# Sticky  Instant Small Engine Carburetor Expert



## Bob Driver

Been a small engine mechanic for years with a shop near Tupelo, MS. I'd like to share the best piece of service information I've ever found on small engine carburetors. It will make an instant Small Engine Carburetor Expert out of almost anybody. Just open the link below and click on the picture of your carburetor. Trust me, you'll want to bookmark this link if you've never seen it before. With the variety of carburetors I see, I use it on an almost weekly basis....
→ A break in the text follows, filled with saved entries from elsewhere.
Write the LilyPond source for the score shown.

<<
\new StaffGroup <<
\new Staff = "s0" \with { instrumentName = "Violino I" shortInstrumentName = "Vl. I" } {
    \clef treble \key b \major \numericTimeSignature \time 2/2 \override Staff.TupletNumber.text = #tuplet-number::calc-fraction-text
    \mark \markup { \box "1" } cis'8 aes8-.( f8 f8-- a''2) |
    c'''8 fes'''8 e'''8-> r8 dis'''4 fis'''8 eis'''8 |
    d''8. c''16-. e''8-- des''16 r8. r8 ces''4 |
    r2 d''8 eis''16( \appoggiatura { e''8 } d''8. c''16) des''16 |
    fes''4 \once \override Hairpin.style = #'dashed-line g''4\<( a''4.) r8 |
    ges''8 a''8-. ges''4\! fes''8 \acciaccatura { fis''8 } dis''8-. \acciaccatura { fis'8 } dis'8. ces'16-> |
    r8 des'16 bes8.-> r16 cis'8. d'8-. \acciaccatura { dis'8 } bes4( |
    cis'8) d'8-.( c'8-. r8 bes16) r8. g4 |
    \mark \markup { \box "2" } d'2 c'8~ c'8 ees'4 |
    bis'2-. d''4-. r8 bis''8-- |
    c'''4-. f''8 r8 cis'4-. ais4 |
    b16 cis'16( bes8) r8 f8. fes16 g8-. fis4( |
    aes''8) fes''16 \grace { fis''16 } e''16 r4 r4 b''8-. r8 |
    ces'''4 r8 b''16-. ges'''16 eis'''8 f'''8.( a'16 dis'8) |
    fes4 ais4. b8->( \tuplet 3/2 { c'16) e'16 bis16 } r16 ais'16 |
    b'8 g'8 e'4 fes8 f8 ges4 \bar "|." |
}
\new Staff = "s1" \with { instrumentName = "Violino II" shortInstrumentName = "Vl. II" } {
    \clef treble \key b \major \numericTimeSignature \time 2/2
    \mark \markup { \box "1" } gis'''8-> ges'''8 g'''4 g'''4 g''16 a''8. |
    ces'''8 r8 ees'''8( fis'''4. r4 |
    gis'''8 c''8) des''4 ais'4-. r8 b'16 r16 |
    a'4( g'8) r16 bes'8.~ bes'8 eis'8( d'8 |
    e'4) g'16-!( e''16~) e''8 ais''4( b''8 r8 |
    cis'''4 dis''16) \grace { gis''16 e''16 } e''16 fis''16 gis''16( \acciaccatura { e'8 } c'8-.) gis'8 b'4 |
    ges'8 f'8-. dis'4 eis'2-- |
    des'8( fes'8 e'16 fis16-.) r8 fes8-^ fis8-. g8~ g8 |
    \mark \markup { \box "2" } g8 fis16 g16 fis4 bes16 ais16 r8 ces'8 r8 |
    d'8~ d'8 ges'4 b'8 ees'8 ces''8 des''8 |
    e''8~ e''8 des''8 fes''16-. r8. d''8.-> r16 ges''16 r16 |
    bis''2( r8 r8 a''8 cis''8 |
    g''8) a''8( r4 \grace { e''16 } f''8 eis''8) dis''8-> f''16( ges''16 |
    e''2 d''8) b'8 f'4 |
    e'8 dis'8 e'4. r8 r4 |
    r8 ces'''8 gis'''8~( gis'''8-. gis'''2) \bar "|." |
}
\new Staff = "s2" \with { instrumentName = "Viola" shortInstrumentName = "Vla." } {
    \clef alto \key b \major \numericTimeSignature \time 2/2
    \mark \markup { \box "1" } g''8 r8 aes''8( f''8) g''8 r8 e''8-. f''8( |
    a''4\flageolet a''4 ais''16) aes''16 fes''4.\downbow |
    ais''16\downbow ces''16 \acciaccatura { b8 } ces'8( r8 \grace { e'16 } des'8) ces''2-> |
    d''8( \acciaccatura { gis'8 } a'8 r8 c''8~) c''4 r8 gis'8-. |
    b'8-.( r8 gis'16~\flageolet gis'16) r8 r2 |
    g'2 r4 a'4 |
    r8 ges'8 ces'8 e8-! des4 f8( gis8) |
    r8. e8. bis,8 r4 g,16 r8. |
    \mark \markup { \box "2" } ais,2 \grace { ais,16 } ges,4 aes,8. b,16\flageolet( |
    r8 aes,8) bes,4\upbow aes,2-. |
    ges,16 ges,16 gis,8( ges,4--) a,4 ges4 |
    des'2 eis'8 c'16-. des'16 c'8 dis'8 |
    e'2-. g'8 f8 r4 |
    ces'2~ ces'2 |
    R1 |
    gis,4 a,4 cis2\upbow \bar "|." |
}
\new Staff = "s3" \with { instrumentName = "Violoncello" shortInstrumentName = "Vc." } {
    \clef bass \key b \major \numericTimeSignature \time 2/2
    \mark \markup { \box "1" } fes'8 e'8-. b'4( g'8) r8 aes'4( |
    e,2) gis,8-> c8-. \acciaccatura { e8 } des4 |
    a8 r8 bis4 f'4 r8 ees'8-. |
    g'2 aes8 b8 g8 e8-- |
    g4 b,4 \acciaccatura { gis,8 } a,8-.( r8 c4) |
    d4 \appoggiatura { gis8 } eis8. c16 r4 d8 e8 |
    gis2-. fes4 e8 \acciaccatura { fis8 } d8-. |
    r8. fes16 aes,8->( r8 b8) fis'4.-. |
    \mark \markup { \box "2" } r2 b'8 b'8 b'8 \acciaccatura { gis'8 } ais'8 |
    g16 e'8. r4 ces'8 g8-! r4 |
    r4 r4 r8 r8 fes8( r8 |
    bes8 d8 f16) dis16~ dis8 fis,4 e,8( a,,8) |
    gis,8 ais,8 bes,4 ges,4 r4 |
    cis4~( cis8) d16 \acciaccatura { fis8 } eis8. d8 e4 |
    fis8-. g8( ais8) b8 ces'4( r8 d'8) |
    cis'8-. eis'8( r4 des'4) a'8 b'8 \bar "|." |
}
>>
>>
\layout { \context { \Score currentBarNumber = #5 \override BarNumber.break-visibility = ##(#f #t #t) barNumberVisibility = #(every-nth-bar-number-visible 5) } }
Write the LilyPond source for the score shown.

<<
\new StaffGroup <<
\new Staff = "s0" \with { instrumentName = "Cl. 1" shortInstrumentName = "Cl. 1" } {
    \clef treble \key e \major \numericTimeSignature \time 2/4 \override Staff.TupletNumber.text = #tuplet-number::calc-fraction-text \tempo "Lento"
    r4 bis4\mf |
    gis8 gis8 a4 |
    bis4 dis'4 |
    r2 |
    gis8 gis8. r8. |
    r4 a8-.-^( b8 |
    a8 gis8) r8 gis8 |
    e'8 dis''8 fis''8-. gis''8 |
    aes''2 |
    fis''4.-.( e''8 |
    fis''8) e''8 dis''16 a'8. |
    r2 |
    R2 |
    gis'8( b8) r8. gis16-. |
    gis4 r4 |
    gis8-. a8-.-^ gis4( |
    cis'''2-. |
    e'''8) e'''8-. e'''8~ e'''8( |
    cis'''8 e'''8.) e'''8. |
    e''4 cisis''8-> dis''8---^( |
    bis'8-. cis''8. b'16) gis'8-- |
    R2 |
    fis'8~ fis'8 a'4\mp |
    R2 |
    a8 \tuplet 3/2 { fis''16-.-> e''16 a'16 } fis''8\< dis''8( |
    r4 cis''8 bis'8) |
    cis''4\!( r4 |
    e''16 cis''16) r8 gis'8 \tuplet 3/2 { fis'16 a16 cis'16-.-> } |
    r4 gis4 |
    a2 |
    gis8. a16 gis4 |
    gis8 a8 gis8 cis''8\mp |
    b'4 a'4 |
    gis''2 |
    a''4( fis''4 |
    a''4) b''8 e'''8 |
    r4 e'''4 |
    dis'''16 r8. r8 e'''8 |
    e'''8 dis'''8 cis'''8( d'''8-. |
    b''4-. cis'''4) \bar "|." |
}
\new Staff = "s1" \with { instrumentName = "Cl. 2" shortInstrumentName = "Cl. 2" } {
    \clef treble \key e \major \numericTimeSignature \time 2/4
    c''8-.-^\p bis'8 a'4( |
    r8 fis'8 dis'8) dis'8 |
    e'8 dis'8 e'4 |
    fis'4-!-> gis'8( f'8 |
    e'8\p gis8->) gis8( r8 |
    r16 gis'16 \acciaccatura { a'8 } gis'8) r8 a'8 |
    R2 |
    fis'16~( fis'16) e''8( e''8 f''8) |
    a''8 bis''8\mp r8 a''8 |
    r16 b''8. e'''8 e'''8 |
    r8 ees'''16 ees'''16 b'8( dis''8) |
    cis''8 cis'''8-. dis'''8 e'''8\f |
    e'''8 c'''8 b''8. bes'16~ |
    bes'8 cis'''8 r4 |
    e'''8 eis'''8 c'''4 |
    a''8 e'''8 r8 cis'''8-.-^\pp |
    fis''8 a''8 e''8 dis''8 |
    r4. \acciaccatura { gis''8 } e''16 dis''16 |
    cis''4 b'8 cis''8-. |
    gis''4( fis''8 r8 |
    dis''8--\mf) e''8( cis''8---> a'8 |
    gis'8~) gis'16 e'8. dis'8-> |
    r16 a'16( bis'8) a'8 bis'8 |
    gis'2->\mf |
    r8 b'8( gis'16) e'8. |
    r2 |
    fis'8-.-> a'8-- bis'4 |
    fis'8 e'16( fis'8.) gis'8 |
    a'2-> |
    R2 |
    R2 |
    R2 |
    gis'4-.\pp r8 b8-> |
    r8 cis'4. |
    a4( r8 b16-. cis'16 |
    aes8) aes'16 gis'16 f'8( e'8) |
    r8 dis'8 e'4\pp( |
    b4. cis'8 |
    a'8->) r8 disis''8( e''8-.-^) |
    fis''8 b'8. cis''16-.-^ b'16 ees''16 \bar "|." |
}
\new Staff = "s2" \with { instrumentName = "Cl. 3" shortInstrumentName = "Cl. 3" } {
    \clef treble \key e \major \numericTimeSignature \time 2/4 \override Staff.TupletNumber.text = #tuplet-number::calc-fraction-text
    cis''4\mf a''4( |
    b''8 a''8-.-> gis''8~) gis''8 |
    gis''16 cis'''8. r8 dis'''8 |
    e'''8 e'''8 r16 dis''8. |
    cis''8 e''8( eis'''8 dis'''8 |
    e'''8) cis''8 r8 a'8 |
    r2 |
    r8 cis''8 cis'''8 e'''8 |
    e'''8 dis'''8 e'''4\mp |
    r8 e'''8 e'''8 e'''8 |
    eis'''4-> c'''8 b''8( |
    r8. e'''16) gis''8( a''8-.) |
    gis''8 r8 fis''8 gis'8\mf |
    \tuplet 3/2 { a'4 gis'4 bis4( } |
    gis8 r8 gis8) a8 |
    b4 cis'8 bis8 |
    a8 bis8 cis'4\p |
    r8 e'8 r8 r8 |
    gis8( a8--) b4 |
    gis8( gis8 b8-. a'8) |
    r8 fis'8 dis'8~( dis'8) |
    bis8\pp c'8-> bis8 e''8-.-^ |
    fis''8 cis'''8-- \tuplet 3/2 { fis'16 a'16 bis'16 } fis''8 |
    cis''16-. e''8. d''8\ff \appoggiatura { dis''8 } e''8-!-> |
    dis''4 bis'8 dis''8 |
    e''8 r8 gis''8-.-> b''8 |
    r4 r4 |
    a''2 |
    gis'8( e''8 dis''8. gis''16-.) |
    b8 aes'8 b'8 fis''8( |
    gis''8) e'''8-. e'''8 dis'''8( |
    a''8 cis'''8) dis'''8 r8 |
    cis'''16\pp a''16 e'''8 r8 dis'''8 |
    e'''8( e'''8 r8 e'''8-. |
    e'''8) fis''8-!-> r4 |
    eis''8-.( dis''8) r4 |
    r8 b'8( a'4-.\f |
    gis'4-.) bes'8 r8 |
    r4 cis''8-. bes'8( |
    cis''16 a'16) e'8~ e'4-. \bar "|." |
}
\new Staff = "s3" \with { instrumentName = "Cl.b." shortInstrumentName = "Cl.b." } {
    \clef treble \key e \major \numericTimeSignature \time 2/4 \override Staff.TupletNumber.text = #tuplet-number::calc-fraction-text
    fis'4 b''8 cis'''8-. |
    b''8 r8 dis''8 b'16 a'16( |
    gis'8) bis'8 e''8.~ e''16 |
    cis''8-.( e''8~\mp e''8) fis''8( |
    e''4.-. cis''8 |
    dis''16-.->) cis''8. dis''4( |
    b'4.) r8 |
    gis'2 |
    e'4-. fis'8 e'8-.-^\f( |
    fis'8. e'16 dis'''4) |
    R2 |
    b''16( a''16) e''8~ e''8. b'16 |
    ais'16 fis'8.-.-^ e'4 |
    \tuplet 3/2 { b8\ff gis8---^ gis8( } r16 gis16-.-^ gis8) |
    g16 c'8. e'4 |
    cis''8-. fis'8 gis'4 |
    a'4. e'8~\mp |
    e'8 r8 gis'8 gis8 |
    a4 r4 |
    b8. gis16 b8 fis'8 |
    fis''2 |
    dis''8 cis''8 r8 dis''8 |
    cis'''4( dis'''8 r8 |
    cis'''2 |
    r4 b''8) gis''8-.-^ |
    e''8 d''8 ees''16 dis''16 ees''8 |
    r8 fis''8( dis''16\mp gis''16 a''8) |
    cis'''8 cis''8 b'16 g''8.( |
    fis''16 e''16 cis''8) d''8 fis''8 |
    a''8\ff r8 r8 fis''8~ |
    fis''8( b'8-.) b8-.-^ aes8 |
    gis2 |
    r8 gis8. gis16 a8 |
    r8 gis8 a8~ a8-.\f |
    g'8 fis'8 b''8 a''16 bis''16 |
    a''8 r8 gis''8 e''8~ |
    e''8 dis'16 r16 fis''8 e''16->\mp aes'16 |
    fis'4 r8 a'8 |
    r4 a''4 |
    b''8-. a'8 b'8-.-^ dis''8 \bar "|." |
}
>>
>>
http://outdoorpowerinfo.com/repairs/#id_walbro


----------



## Hoodoo Valley

That's awesome Bob, thank you for sharing that source. Very helpful on my carb.....


----------



## Bob Driver

That's just the Repairs Index Tab of that site... I encourage everybody to scroll to the top of the page and explore the other sections of that website. The Engine Specs section is awesome if you do a lot of engine work on a wide variety of engines. The Belt Index is probably the best I've ever seen also. With a tape measure, or belt gauge, you can come up with a part # for the belts on almost any piece of outdoor power equipment. With the alphabetical Parts Lookup Tab, you can save a bunch of time searching all over the web for hard to find information. That website is a treasure chest of information for a small engine mechanic.


----------



## bmaverick

Bob Driver said:


> ... I'd like to share the best piece of service information I've ever found on small engine carburetors. It will make an instant Small Engine Carburetor Expert out of almost anybody.
> 
> http://outdoorpowerinfo.com/repairs/#id_walbro


1-million thanks!


----------



## Fragger

Thank you for sharing that information mr driver i am not a mechanic but can keep most of my equipment running using youtube information


----------



## bontai Joe

HOLY SMOKES! You weren't kidding! That site has everything anyone ever needed to know about Carbs.


----------



## jpdriver1

GREAT INFO!!! Thanks, this will help with several projects


----------



## Bob Driver

jpdriver1 said:


> GREAT INFO!!! Thanks, this will help with several projects


OK JP.... Are you one of my long lost cousins? Is your last name actually Driver? I've lost track of a lot of my family, but some should be out on parole by now


----------



## jpdriver1

No sorry Bob, it is just a screen name --- I own several jeeps


----------



## Denver

Bob Driver said:


> Been a small engine mechanic for years with a shop near Tupelo, MS. I'd like to share the best piece of service information I've ever found on small engine carburetors. It will make an instant Small Engine Carburetor Expert out of almost anybody. Just open the link below and click on the picture of your carburetor. Trust me, you'll want to bookmark this link if you've never seen it before. With the variety of carburetors I see, I use it on an almost weekly basis....
> 
> http://outdoorpowerinfo.com/repairs/#id_walbro


Awesome! I have a Pulsa jet manual choke I’m rebuilding!


----------